Leander (Franz) Czerny (4 October 1859 – 22 November 1944) was an Austrian entomologist and priest. He was mainly interested in Diptera.

==Biography==
Czerny was born on 4 October 1859 in Modřice, Moravia. Czerny, who wrote extensively on Diptera between 1900 and 1939, describing many genera and species, was a major contributor to Erwin Lindner's Die Fliegen der paläarktischen Region ("The Flies of the Palaearctic Region"), the most significant work on the group in the 20th century.

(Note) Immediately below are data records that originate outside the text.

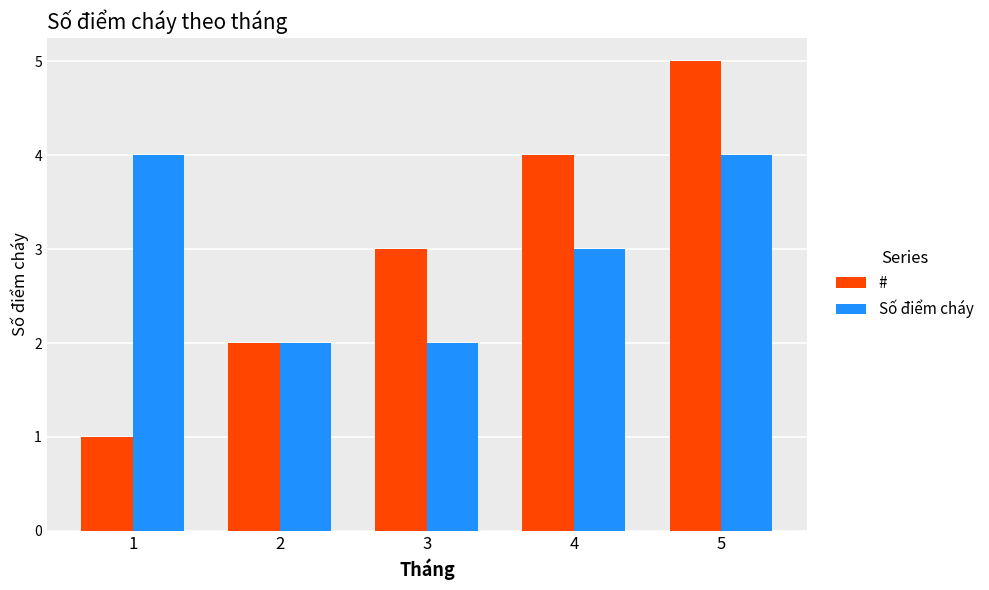

Is it true that Số điểm cháy equals 4 at 5?

True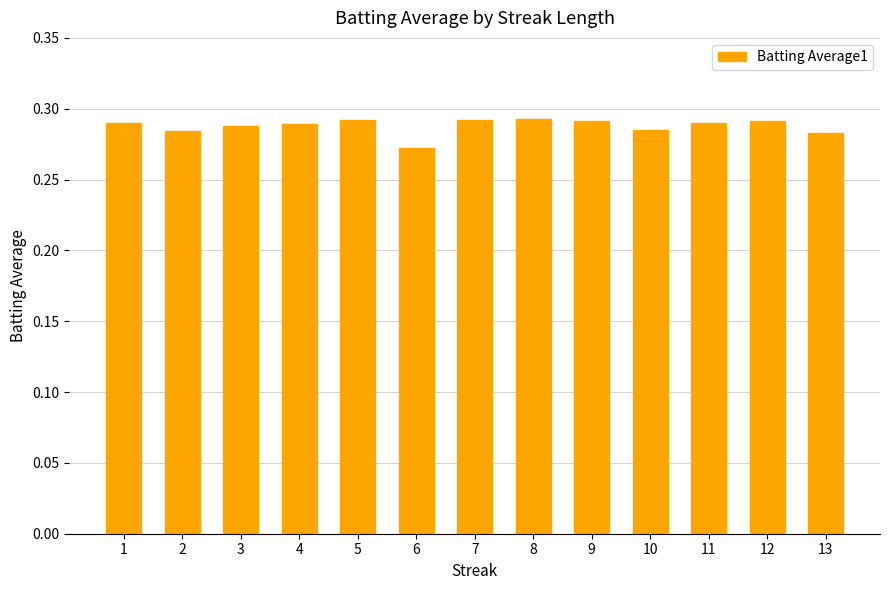

Between 12 and 2, which is larger?

12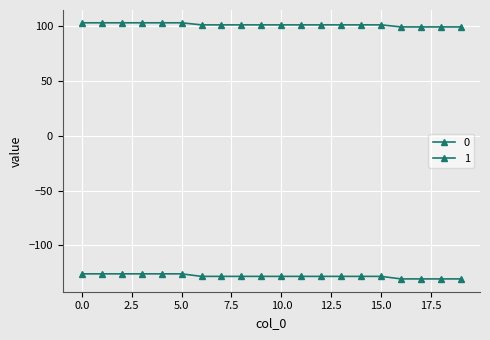

True or false: 0 has more than 0 points higher than both neighbors.

False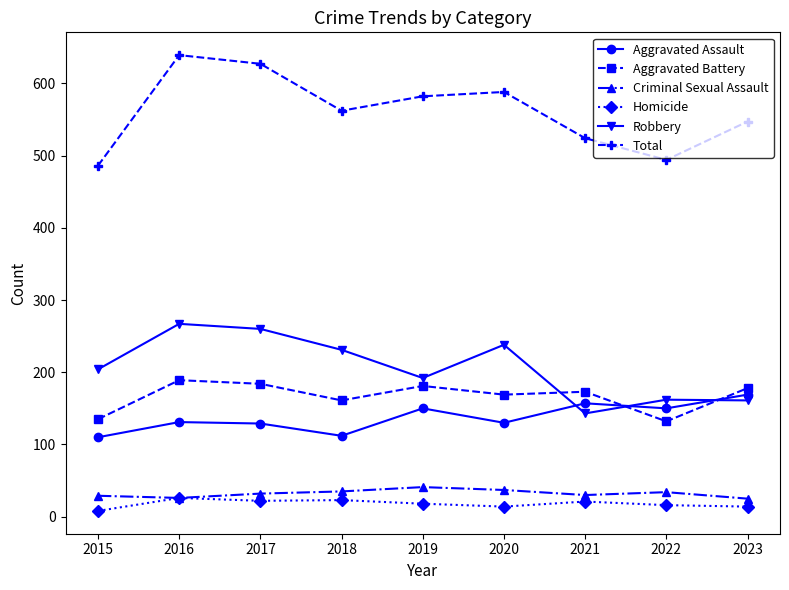

What is the total value across all series at 2021?

1048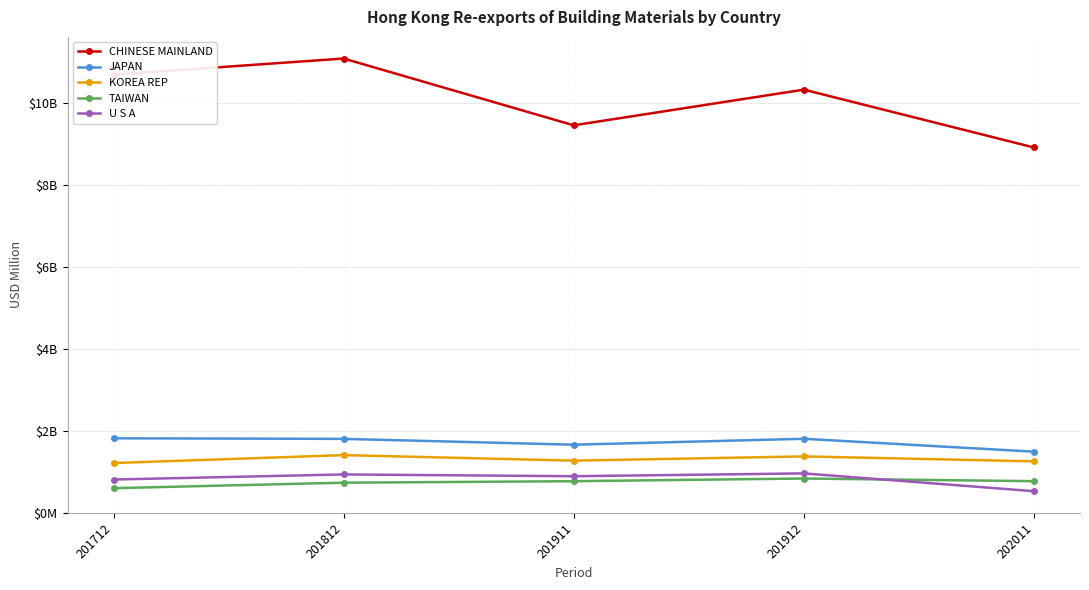

Which label corresponds to the smallest value in the chart?

202011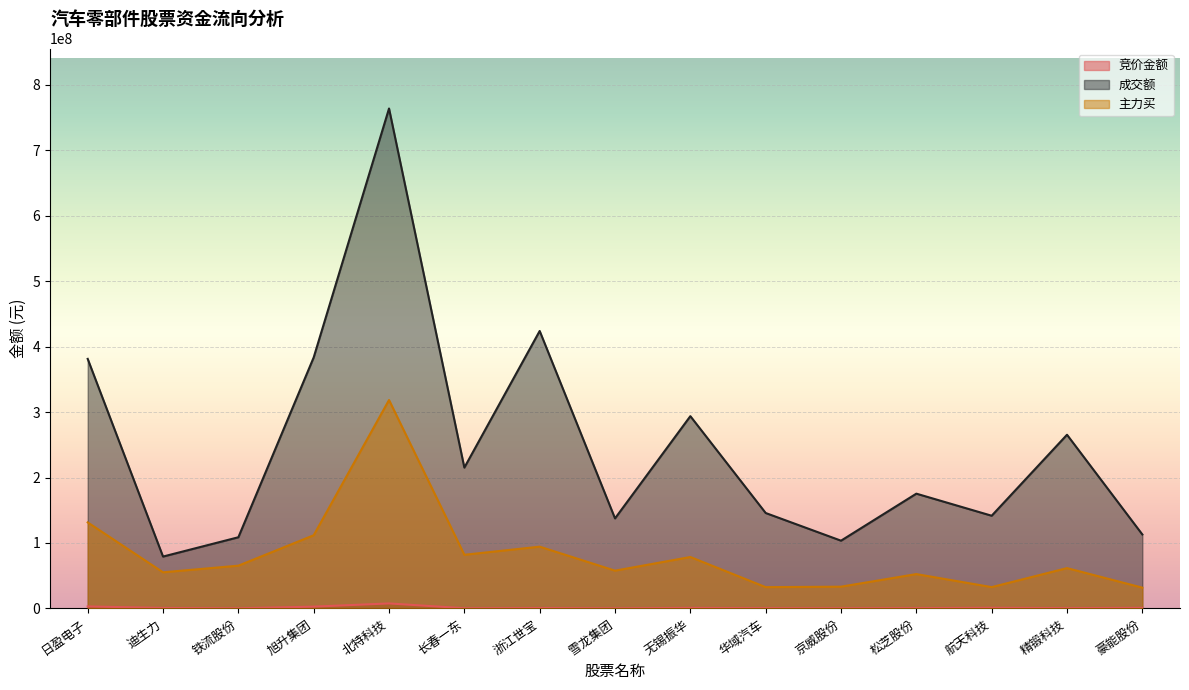

What is the minimum value shown in the chart?

167754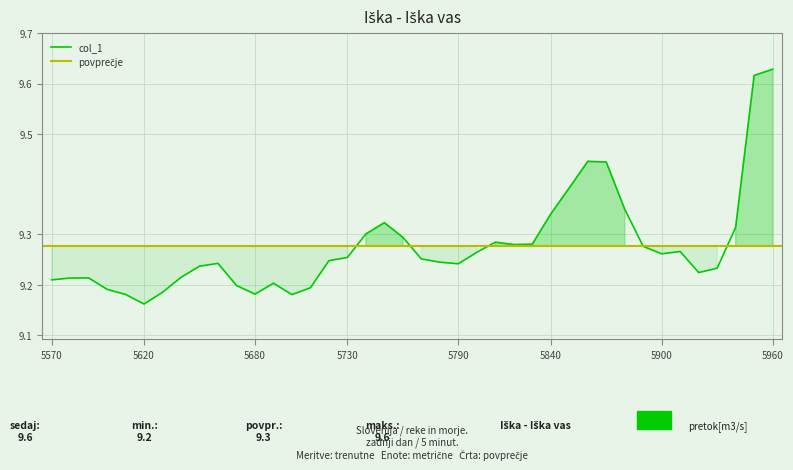

Where is the first local maximum?

5590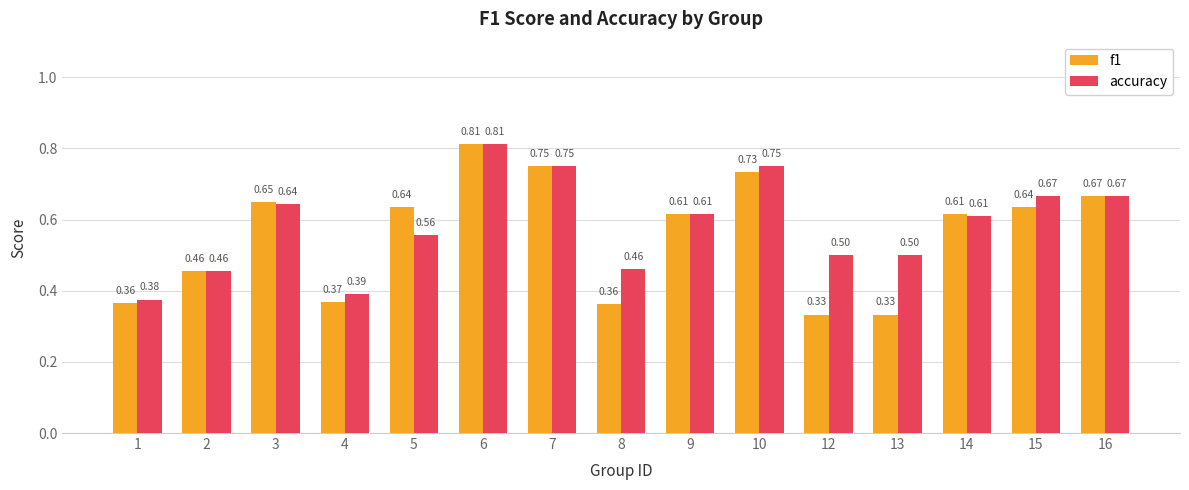

At how many categories does at least one series exceed 0?

15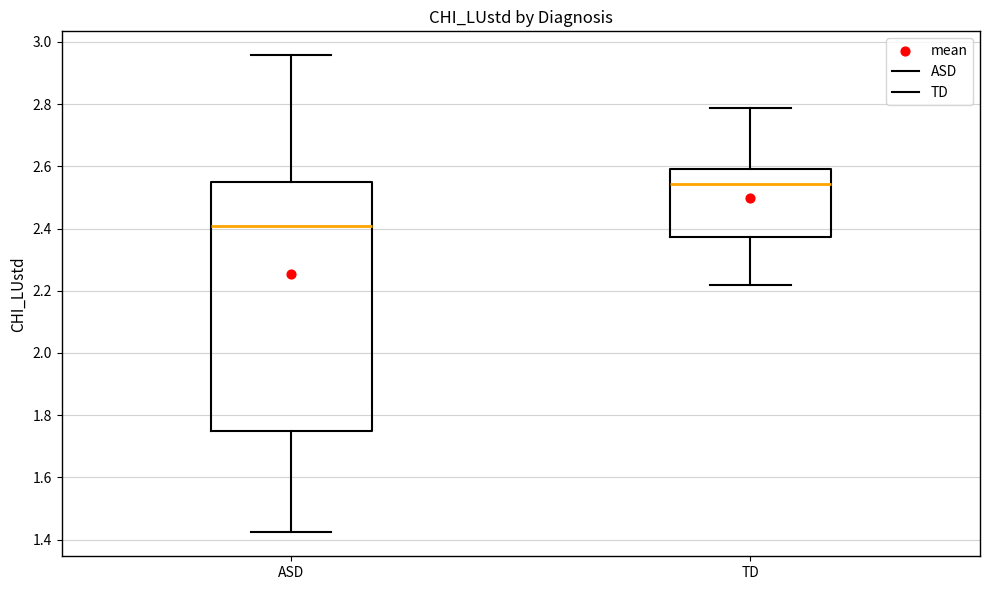

Reading left to right, transcribe this box plot: for each box, give where its median line is, the range the box spans, and where its two whiskers end, as read against the y-axis. The values are not printed on the chart, so give them approximately, as read against the axis.

ASD: median 2.40, box 1.74 to 2.56, whiskers 1.42 to 2.96
TD: median 2.54, box 2.38 to 2.60, whiskers 2.22 to 2.78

Czerny wrote the sections on the following families:-
- Heleomyzidae, Trichoscelidae, Chyromyidae (1927)
- Anthomyzidae, Opomyzidae, Tethinidae, Clusiidae (1928)
- Micropezidae (Tylidae), Neridrinae, Platypezidae (as Clythiidae), Dryomyzidae, Neottiophilidae (1930)
- Lauxaniidae (Sapromyzidae) (1932)
- Musidoridae (Lonchopteridae), Lonchaeidae (1934)
- Chamaemyiidae (Ochthiphilidae) (1936)

He was also abbot of the Benedictine Kremsmünster Abbey from 1905 to 1929 and collected there as well as in Pettenbach on the Upper Danube. As well as Diptera he collected Lepidoptera. His collections of both are now in the Natural History Museum in Vienna. He died on 22 November 1944 in Pettenbach, at the age of 85.